YOUR OBJECTIVE » Replace "common name" with "vernacular name" in the material below, leaving everything else unchanged. Start at the first line and stop after the line that contains "genus: Parasenecio", including both ends.

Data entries

··········

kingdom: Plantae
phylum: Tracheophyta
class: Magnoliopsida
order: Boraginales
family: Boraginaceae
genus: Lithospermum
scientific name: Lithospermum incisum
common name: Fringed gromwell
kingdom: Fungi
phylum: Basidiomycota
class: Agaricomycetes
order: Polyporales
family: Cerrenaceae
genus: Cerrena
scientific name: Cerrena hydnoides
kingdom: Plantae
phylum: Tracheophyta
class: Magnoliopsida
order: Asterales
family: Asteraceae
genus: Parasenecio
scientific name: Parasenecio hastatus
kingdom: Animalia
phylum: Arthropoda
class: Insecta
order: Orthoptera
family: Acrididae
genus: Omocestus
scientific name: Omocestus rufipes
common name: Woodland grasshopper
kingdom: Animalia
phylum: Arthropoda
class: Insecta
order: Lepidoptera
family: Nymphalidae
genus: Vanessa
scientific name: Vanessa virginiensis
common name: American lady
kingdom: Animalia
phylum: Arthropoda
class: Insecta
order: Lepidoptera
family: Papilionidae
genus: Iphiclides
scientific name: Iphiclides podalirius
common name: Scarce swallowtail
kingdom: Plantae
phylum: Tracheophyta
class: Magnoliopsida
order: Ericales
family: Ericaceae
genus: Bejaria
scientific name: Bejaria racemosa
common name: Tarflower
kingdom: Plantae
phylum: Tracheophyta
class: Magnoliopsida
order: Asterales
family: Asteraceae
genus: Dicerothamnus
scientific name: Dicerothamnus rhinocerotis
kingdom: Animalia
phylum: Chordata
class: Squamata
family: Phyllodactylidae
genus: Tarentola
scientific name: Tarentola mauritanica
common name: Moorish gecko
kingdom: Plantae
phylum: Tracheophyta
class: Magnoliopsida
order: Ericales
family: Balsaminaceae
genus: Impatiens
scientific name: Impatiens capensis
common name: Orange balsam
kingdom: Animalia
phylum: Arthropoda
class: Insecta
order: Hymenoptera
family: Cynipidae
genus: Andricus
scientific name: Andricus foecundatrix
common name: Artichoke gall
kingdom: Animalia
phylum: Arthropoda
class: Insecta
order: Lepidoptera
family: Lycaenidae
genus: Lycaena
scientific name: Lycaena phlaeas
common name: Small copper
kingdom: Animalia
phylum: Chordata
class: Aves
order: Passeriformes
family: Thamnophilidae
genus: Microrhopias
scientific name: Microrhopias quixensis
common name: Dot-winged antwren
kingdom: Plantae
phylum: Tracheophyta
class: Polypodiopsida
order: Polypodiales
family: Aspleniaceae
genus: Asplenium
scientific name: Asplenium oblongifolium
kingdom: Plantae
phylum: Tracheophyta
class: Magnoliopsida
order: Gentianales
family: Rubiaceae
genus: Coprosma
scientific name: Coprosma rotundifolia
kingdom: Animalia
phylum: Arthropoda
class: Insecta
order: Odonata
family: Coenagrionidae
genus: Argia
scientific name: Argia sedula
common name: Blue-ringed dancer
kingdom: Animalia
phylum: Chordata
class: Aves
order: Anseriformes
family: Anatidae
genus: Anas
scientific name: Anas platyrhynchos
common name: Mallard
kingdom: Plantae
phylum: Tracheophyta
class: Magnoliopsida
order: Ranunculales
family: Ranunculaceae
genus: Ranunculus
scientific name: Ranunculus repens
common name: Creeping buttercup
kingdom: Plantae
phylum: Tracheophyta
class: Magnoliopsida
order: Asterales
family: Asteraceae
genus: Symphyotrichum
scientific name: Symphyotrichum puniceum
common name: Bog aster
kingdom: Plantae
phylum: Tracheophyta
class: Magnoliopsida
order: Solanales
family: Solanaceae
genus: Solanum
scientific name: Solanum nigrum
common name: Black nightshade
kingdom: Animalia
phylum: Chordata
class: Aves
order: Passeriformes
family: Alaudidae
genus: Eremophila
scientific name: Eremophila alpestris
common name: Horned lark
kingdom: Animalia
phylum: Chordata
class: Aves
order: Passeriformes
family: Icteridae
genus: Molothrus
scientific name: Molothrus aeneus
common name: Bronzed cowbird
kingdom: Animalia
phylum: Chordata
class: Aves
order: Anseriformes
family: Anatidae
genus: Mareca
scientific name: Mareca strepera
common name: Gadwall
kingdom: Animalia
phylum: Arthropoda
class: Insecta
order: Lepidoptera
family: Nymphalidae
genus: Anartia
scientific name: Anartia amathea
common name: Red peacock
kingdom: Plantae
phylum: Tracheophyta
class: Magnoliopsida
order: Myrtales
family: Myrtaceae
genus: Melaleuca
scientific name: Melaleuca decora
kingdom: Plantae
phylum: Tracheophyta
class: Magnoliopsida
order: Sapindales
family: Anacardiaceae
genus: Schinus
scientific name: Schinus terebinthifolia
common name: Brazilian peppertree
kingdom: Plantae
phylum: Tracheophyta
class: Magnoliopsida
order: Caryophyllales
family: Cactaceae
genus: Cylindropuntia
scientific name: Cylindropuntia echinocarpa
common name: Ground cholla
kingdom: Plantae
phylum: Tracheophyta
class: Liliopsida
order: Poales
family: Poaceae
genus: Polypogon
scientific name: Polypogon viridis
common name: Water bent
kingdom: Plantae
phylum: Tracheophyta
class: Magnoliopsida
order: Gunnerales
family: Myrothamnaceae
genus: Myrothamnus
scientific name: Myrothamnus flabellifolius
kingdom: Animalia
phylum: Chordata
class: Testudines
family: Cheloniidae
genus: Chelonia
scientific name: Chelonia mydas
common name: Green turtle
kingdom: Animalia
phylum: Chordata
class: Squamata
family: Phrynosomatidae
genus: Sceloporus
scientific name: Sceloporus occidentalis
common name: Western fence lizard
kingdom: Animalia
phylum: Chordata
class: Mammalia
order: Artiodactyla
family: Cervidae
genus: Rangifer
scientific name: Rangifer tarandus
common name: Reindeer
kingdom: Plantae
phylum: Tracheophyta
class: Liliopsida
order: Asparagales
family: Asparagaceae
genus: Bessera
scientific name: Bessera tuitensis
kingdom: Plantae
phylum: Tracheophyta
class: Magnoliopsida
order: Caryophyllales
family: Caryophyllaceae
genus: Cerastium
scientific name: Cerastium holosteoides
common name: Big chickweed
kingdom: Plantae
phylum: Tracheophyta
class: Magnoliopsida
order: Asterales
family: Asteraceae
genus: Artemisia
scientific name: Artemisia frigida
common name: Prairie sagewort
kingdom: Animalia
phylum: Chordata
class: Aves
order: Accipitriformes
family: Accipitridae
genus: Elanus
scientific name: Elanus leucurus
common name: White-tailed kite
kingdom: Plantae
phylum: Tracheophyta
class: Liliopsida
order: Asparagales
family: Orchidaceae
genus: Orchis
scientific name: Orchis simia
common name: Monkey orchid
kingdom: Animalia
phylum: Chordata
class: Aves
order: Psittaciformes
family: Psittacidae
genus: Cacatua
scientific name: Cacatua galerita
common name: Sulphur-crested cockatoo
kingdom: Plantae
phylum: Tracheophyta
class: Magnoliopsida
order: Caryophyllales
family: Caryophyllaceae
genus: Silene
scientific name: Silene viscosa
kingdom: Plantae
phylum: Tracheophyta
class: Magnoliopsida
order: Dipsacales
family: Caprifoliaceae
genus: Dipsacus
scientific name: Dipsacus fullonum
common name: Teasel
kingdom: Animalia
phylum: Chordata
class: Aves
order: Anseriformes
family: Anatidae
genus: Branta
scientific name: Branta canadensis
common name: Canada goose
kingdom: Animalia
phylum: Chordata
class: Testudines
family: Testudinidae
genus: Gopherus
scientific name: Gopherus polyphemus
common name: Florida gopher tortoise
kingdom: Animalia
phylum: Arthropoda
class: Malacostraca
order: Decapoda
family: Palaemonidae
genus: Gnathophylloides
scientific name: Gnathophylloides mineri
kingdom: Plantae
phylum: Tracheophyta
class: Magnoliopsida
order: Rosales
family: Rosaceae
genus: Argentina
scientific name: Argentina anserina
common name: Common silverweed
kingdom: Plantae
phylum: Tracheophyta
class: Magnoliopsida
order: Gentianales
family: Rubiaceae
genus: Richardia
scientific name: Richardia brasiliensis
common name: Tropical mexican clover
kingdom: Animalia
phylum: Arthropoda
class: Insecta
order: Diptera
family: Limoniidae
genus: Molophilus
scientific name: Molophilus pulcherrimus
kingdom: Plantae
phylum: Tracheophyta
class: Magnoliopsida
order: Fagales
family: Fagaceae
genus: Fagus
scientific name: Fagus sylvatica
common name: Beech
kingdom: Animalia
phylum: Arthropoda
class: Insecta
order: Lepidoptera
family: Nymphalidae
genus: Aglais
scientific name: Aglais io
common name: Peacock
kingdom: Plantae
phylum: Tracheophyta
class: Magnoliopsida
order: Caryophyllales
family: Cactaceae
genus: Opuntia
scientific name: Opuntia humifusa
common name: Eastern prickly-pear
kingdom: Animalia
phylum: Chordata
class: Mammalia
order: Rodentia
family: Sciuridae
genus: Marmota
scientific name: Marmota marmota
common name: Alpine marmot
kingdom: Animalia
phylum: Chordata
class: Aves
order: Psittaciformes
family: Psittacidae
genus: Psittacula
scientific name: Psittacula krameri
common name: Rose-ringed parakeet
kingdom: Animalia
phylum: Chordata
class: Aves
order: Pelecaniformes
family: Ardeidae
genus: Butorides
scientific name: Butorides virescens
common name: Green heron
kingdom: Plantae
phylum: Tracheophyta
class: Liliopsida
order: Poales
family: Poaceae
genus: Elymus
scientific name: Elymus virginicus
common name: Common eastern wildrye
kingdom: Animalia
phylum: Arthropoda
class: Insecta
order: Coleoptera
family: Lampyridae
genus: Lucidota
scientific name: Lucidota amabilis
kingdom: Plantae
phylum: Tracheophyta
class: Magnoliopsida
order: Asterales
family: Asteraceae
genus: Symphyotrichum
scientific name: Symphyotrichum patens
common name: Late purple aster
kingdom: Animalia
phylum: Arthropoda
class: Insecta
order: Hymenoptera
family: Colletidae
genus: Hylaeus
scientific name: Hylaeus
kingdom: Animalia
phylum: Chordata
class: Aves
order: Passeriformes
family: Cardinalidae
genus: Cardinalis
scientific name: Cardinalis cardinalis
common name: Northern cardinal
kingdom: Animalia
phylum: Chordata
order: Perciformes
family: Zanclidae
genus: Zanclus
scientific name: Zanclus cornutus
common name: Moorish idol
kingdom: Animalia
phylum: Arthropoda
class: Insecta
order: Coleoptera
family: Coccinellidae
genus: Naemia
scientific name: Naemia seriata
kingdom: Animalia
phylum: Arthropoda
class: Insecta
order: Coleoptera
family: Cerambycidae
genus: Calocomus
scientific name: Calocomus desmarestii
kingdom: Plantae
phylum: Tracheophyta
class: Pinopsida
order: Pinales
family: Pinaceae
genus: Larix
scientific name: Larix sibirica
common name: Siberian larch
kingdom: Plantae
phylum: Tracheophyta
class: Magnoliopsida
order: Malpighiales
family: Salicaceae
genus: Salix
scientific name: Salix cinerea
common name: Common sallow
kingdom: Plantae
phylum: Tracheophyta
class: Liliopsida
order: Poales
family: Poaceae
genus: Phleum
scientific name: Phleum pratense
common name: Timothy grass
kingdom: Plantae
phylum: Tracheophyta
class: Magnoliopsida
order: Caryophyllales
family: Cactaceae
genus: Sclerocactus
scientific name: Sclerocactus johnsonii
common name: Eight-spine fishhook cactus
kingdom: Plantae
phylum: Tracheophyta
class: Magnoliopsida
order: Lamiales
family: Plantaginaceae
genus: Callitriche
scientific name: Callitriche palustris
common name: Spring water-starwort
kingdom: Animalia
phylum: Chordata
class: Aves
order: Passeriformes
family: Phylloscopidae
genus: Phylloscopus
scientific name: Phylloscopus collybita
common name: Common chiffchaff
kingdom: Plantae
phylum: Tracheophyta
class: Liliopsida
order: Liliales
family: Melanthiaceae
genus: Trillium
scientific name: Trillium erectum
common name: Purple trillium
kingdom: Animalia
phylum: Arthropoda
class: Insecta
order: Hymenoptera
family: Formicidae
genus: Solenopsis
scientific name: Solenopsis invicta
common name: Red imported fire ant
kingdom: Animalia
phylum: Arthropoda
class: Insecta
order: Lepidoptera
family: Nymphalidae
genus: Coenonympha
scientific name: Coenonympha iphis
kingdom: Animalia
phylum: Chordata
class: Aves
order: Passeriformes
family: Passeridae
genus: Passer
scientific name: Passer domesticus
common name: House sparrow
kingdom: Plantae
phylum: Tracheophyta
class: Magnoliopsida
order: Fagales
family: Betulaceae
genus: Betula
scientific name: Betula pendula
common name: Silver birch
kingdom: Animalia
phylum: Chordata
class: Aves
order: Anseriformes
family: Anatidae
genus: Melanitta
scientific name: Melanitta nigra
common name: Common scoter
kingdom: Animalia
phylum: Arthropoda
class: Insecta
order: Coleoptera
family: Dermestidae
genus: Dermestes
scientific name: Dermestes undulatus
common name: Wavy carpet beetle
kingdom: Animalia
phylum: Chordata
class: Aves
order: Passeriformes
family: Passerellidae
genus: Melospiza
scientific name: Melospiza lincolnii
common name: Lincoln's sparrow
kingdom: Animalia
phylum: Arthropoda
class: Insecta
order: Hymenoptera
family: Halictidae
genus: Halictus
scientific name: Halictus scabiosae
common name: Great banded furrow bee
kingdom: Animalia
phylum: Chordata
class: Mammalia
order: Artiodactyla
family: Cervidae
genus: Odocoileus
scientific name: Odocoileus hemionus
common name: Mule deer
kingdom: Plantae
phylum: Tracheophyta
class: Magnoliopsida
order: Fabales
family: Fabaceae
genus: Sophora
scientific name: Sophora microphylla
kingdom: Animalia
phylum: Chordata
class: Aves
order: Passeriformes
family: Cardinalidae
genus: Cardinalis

··········

ANSWER FOR THIS EXERCISE »
kingdom: Plantae
phylum: Tracheophyta
class: Magnoliopsida
order: Boraginales
family: Boraginaceae
genus: Lithospermum
scientific name: Lithospermum incisum
vernacular name: Fringed gromwell
kingdom: Fungi
phylum: Basidiomycota
class: Agaricomycetes
order: Polyporales
family: Cerrenaceae
genus: Cerrena
scientific name: Cerrena hydnoides
kingdom: Plantae
phylum: Tracheophyta
class: Magnoliopsida
order: Asterales
family: Asteraceae
genus: Parasenecio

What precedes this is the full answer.